Nous savons depuis plus de 70 ans que les gènes codés par l’ADN sont transcrits en ARN messagers puis traduits en protéines. Mais le mode de fonctionnement de nos cellules s’est avéré bien plus complexe. Participant à cette complexité et découverts chez de nombreux organismes eucaryotes au début des années 2000, les microARN sont des ARN qui ne codent pas pour une protéine. Ces microARN, longs d’une vingtaine d’acides nucléiques, répriment et sont de ce fait des régulateurs majeurs de l’expression des gènes. Leur rôle a été démontré dans de nombreux mécanismes physiologiques et pathologiques. Dans certains cancers, par exemple, des microARN participent à l’initiation et à la progression tumorales ainsi qu’à la formation des métastases. Chez l’homme, 2500 microARN sont répertoriés. Les mesures expérimentales de leur niveau d’expression ainsi que de leur rôle fonctionnel génèrent de grandes quantités de données qui sont difficiles à analyser en l’absence d’outils bioinformatiques dédiés.
Dans une précédente étude, nous avions construit des
Réseaux de microARN. L’objectif était de réutiliser les théories mathématiques développées avec l’essor des réseaux sociaux afin d’appréhender la complexité des liens entre l’ensemble des microARN humains. Dans ces réseaux de microARN, chaque nœud (représenté par un cercle) correspond à un microARN ; deux nœuds sont reliés si les microARN correspondants présentent des similarités. L’objectif de
miRViz est de fournir un site web en accès libre à tous les biologistes afin de leur permettre d’utiliser la puissance des réseaux pour analyser visuellement leurs données de microARN. Cette nouvelle étude présente plusieurs exemples concrets d’utilisation impliquant des cellules cancéreuses, des cellules souches ou des données issues de patients atteints de cancers.
Grâce à ce site web, nous avons repris les données publiques de patients atteints du carcinome cortico-surrénalien pour les analyser sous un nouvel angle.
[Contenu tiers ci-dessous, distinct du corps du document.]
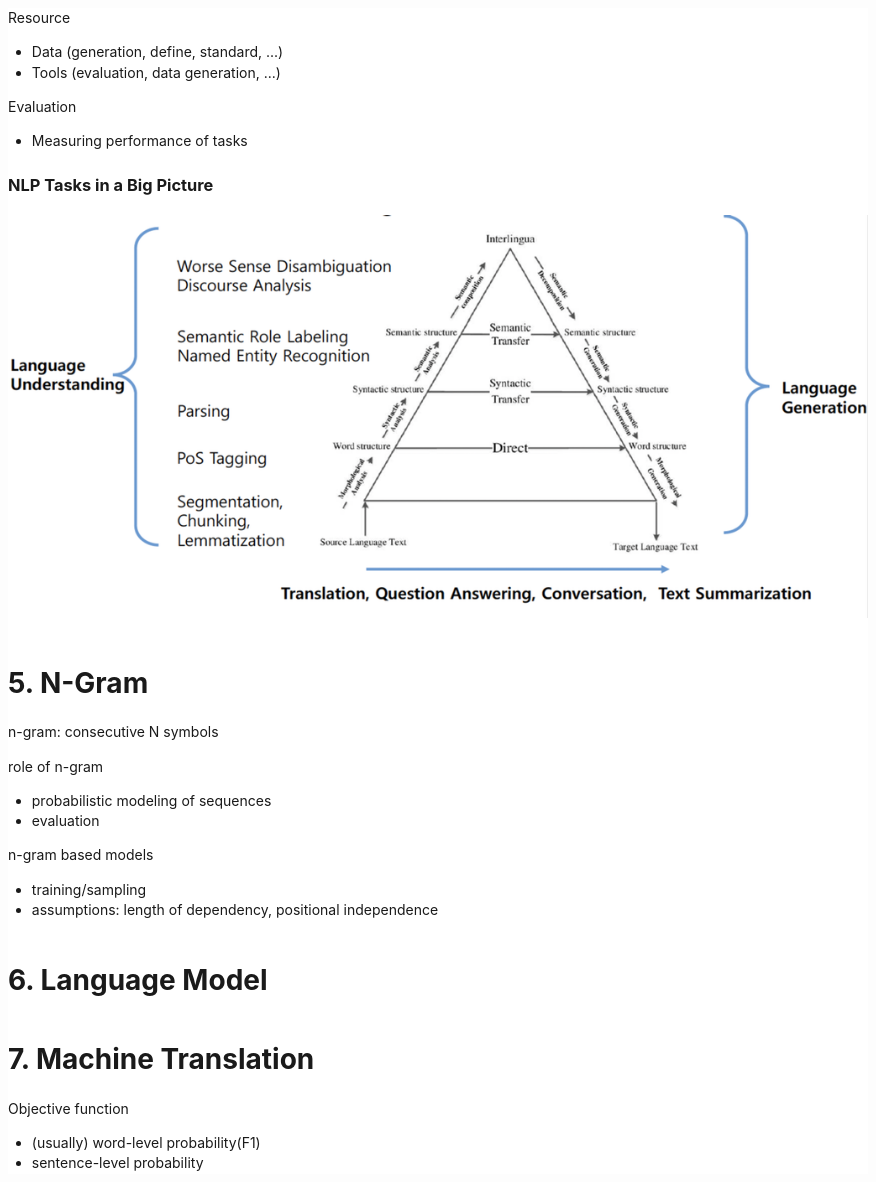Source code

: Resource
- Data (generation, define, standard, ...)
- Tools (evaluation, data generation, ...)

Evaluation
- Measuring performance of tasks

### NLP Tasks in a Big Picture
![](images/1.png)


# 5. N-Gram
n-gram: consecutive N symbols

role of n-gram
- probabilistic modeling of sequences
- evaluation

n-gram based models
- training/sampling
- assumptions: length of dependency, positional independence

# 6. Language Model

# 7. Machine Translation
Objective function
- (usually) word-level probability(F1)
- sentence-level probability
Nous avons ainsi pu retrouver visuellement les résultats initialement publiés, et ceci sans avoir besoin d'une expertise en programmation. Nous avons également pu mettre en évidence, pour la première fois, que l’expression de miR-29, un microARN exprimé dans ces tumeurs, est un facteur pronostic favorable à la survie. Parmi les propriétés de
miRViz, il y a sa capacité à visualiser la redondance des microARN (
Figure), c’est-à-dire de savoir si les microARN qui ont le même rôle physiologique ou pathologique sont co-exprimés.
À ce jour,
miRViz est le seul site Internet à proposer une analyse des données de microARN avec des réseaux pré-établis, et ce pour onze espèces différentes (Homme, souris, drosophile, etc.).
Image extraite de l’analyse des microARN des
exosomes de cellules cancéreuses avec miRViz.
Chaque nœud (représenté par un cercle) correspond à un microARN. Dans ce réseau, on identifie du premier coup d’œil les familles de microARN, et l’on remarque que l’expression des microARN ne se répartit pas de façon aléatoire. La famille miR-320 par exemple est préférentiellement exportée dans les exosomes des cellules de cancer du côlon, export préférentiel représenté par la couleur rouge.
Réseau de microARN : représentation mathématique et graphique où chaque microARN est représenté par un cercle. Deux cercles sont reliés si les microARN correspondants sont voisins sur l’ADN ou réprimer des gènes similaires, en fonction de la matrice choisie.
Exosomes : nano-vésicules exportées par les cellules pour agir comme messagers de la communication entre cellules, et permettant également d’expulser hors de la cellule, des composants cellulaires.